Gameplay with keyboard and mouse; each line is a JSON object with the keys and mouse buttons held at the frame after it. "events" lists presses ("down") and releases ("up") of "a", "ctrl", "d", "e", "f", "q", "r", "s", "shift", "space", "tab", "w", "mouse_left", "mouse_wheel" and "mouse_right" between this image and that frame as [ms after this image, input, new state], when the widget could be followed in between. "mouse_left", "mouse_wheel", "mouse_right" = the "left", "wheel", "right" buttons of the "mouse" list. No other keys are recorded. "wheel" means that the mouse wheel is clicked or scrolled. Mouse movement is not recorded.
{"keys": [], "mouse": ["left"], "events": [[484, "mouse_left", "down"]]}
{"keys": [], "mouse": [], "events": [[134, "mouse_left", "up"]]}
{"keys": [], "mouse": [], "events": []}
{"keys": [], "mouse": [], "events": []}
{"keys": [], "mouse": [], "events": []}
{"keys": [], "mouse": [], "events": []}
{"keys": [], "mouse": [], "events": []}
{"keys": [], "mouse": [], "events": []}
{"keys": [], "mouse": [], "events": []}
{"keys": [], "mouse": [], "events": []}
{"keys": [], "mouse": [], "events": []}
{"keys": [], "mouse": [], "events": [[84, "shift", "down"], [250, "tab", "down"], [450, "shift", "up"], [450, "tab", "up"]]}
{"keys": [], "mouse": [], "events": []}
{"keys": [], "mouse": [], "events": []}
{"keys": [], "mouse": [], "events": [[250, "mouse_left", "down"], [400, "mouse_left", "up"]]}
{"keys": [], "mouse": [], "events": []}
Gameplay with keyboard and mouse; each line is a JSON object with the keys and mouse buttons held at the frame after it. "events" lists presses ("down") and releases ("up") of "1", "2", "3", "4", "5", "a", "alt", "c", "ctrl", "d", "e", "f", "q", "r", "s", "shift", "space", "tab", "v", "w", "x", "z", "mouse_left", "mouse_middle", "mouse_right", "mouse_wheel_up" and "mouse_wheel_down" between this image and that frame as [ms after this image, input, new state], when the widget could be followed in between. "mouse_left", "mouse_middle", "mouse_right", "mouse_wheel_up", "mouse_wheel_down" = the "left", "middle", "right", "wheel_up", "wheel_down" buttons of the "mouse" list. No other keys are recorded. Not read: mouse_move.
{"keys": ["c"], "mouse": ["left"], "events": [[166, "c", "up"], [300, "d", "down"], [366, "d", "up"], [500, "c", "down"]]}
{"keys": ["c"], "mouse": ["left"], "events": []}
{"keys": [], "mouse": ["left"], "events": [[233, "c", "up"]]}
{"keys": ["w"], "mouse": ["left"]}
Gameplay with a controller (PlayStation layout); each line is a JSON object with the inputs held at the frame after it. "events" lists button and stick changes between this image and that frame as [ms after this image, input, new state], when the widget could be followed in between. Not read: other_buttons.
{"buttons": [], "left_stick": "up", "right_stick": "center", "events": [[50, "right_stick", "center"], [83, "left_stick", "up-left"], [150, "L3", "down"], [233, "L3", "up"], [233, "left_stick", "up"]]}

------------------------------

* **Exercise goal**: Every line from the one containing "Gameplay with a" through the final line of the data above is to be restated word for word, and nothing more.

* **Solution**:
Gameplay with a controller (PlayStation layout); each line is a JSON object with the inputs held at the frame after it. "events" lists button and stick changes between this image and that frame as [ms after this image, input, new state], when the widget could be followed in between. Not read: other_buttons.
{"buttons": [], "left_stick": "up", "right_stick": "center", "events": [[50, "right_stick", "center"], [83, "left_stick", "up-left"], [150, "L3", "down"], [233, "L3", "up"], [233, "left_stick", "up"]]}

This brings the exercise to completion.